The Privacy Tradeoff I’m Still Thinking About
Apple’s privacy marketing is excellent, and Private Cloud Compute is a genuinely thoughtful technical design. But let me be honest about the tradeoff:
Before Project Campos, sensitive queries stayed on-device. Now, complex tasks route to Gemini on Apple’s servers. Apple says the servers use hardware attestation and the system is verifiable — security researchers can verify the software stack running on PCC nodes.
The practical risk isn’t Apple or Google being malicious. It’s the attack surface. Two companies instead of one, a more complex network path, and a model with 1.2 trillion parameters whose internal behavior is opaque. For enterprise apps handling sensitive data, you’ll need to think carefully about which user interactions might trigger cloud routing.
My recommendation: when WWDC ships documentation, look specifically for APIs that let your app declare which operations must remain on-device. If Apple doesn’t provide this control, lobby hard for it.
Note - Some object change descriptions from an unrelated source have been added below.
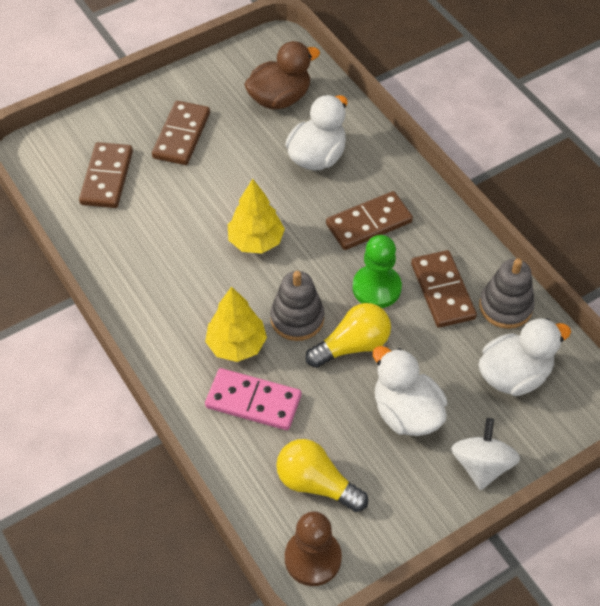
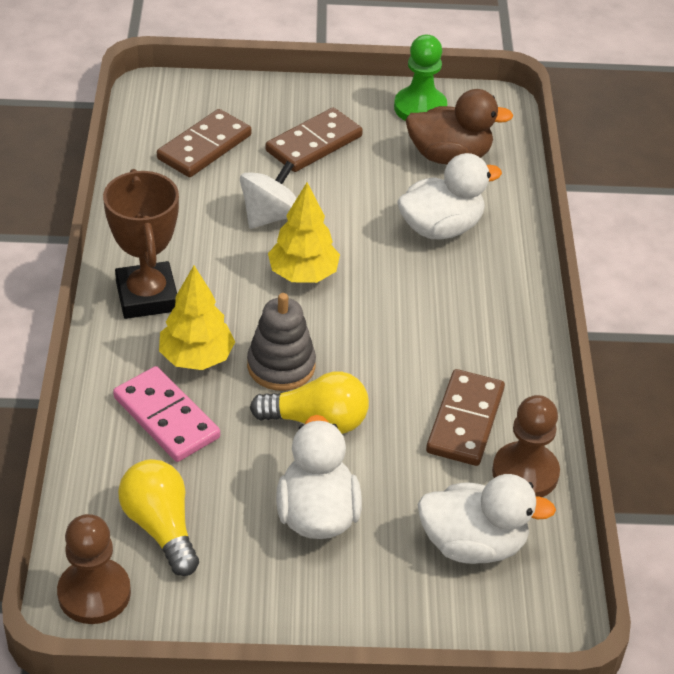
camera: 30 degrees right, 10 degrees down
(164, 317) = (147, 296): none -> brown trophy
(369, 223) = (441, 316): brown domino -> none
(376, 288) = (393, 381): green pawn -> green pawn (420, 108)
(481, 465) = (354, 611): white spinning top -> white spinning top (270, 216)
(505, 306) = (525, 473): grey stacking toy -> brown pawn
What This Means for AI-First App Development
The most interesting question isn’t Siri — it’s what this means for developers building AI features into their own apps.
Apple has consistently pushed developers toward Apple Foundation Models for on-device inference. With Gemini powering the system layer, there’s a logical future where system-level AI and app-level AI share context. Imagine your app’s AI assistant knowing what the user was just doing in Calendar, Mail, or Maps — not through explicit API calls, but through the system intelligence layer.
This is what Google has been building toward with Gemini’s role across Android. Apple is now, belatedly but seriously, building the same thing.
The practical playbook for developers right now:
// Today: explicitly call Apple Foundation Models
let session = LanguageModelSession()
let result = try await session.respond(to: "Summarize this text")
// WWDC 2026 (expected): register app capabilities for system-level Siri
// AppCapabilityRegistry.register(
// capability: "create_invoice",
// description: "Creates a new invoice for a customer",
// parameters: ["customer_name", "amount", "due_date"]
// )
The second pattern is speculative, but it’s the direction Apple needs to go for this to be more than a chatbot upgrade.
My Take: Delayed But Directionally Right
Apple got beat badly on AI in 2024–2025. The company that invented the modern smartphone assistant was lapped by OpenAI, Google, and Anthropic. Project Campos is the acknowledgment of that reality and a pragmatic response: use the best model available while building toward long-term independence.
For developers, the window to prepare is now. Start understanding how your app exposes its capabilities to external systems. Read up on App Intents (available today) — the future App Actions Registry will almost certainly build on that foundation.
WWDC 2026 on June 8 is the event that matters this year. Clear your calendar.